Two particles X and Y joined by a rigit rod of negligible mass, move along a smooth horizontal plane. Particle X has mass 7.7kg and is pushed by an external force Fx of magnitude 73.01N. Particle Y has mass 5.68kg and is pulled along the plane by an external force Fy of magnitude 29.68N. It is found that the two particles accelerate along the plane a fixed distance apart.

Calculate the common acceleration of the particles.

Thank you!

To calculate the common acceleration of the particles, we can use Newton's second law of motion, which states that the net force acting on an object is equal to the mass of the object multiplied by its acceleration.

First, let's calculate the net force acting on particle X, which is given by the external force Fx minus the tension in the rod.

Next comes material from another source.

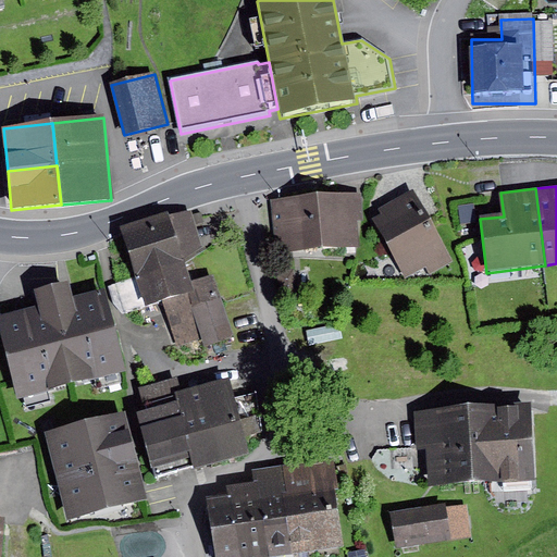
[(373,221),(405,281),(425,270),(430,276),(455,262),(415,189),(379,209),(382,215),(373,221)]
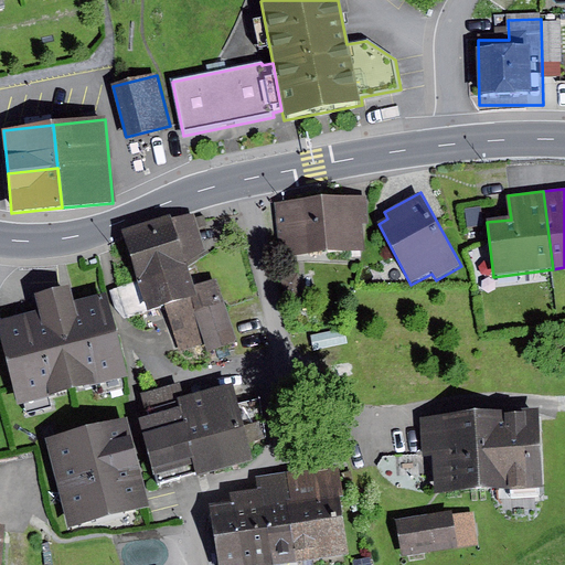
[(368,199),(276,205),(279,257),(364,252),(362,225),(370,224),(368,199)]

The tension in the rod is equal to the force pulling particle Y, Fy. Since the rod is rigid and of negligible mass, the tension is the same for both particles.

Therefore, the net force on particle X is Fx - Fy.

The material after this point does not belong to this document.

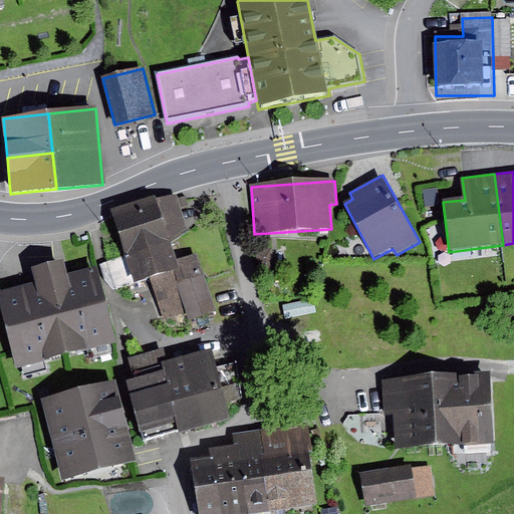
[(154,200),(112,212),(125,255),(169,242),(187,229),(176,196),(155,203),(154,200)]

Using Newton's second law, we can calculate the acceleration of particle X:

Acceleration_x = (Fx - Fy) / mass_x

Where:
Fx = 73.01N (external force on particle X)
Fy = 29.68N (external force pulling particle Y)
mass_x = 7.7kg (mass of particle X)

Plugging in the values:

Acceleration_x = (73.01N - 29.68N) / 7.7kg

Acceleration_x = 43.33N / 7.7kg

Acceleration_x ≈ 5.63 m/s²

Since both particles are connected by a rigid rod and accelerate together, the common acceleration of the particles is the same as the acceleration of particle X:

Common acceleration = 5.63 m/s².

Therefore, the common acceleration of the particles is approximately 5.63 m/s².